Nope, But thats beside the point, It should check it there as well (That was mentioned many moons ago too..). But more of the fact, Since this is a default, It needs to default to something that DOES work, non-fancy permalinks always do work, which is why they're the defacto standard, To change it, The checks need to make absolutely sure they work IMO
Denis-de-Bernardy — 4 years ago
the updated patch moves the burden of making sure things got changed to the save_mod_rewrite_rules() function.
oh, I think I found the ticket where writable htaccess files don't get written: #9246
comment:24
ryan — 4 years ago
Maybe do a head request on get_permalink(1) and make sure it doesn't 404?

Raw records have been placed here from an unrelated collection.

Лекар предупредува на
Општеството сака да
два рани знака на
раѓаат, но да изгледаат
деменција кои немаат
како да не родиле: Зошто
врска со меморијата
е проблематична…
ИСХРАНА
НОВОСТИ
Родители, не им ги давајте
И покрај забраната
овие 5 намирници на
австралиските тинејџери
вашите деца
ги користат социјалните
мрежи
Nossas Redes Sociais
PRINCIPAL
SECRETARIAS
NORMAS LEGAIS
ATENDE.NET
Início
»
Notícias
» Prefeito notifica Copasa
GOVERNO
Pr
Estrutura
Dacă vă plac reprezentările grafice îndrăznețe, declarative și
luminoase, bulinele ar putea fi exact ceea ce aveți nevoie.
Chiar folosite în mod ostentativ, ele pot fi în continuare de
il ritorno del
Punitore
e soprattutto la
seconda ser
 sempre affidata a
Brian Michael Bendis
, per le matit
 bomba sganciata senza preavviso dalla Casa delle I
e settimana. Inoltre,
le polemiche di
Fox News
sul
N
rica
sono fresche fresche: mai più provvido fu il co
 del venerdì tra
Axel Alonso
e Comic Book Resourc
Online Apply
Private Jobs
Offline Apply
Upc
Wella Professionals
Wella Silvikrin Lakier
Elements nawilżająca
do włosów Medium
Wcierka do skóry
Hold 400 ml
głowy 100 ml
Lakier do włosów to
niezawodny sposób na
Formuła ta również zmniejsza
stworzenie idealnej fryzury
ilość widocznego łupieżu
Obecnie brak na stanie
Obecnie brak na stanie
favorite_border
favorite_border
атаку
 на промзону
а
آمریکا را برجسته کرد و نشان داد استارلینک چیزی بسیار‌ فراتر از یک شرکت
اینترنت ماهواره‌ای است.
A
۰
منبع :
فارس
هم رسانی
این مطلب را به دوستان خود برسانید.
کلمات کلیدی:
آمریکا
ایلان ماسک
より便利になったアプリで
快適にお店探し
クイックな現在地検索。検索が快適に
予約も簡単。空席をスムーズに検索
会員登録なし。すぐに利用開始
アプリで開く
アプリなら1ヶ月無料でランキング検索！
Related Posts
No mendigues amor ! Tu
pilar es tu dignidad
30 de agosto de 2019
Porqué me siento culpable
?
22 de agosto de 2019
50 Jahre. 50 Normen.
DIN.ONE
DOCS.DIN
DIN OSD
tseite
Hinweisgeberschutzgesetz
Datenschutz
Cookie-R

or we could simply make sure that the file_get_contents(ABSPATH / .htaccess) contains the relevant rules, but the real point is: what should happen when the rules are not contained.
it could have two reasons:
- file is not writable
- file is writable but we failed to write to it
we currently manage the first, but not the second.
- Keywords dev-feedback added; commit removed
comment:27
janeforshort — 4 years ago
- Milestone changed from 2.8 to Future Release
Punting due to time constraints, will consider in next release cycle.
- Milestone changed from Future Release to 2.8
comment:29
hakre — 4 years ago
What about offering (a basic) Permalink Config with the Installer? This could enable it as well and if something goes wrong it is not that problematic. Compare to if the Installer fails to init the DB.
- Milestone changed from 2.8 to Future Release
moving this to future. maybe someone will give it some love.
- Keywords needs-patch added; has-patch tested dev-feedback removed
amazing how these new reports lead straight to bugs that need attention.
comment:33
nacin — 3 years ago
I ended up closing #12404 as a duplicate, with some thoughts included in a comment there.
comment:34
mikeschinkel — 3 years ago
- Cc mikeschinkel@… added
comment:35
follow-up:
↓ 38
GaryJ — 21 months ago
comment:36
mbijon — 20 months ago
- Cc mike@… added
comment:37
dd32 — 8 months ago
#22147 was marked as a duplicate.
comment:38
in reply to:
↑ 35
TomAuger — 8 months ago
- Cc tomaugerdotcom@… added
Replying to GaryJ:
Since #16687 is now done that stops the basic /%postname%/ having a performance penalty, and r18547 adds the option to the UI, would it make more sense for default permalinks to use this most simplified pretty permalink format available, rather than something with extraneous time-based components?
I'd agree with that. Anything blocking this patch from being committed?
comment:39
Ipstenu — 8 months ago
Since this patch came out, nginx has risen to be a common use case (vs edge). We're not even auto-inserting/suggesting the conf rules yet. Not to mention iis.
It certainly seems possible to get this up for .htaccess, but we're leaving the others out in the cold.
comment:40
TomAuger — 8 months ago
I haven't dug into the actual .htaccess/server part of rewrite, but I imagine we have solutions that work on nginx and iis? Just use those once we've detected the web server platform?

Moved to 2.7.. I doubt it will be added to a maint. release. Can be moved to 2.6 if there is a patch added.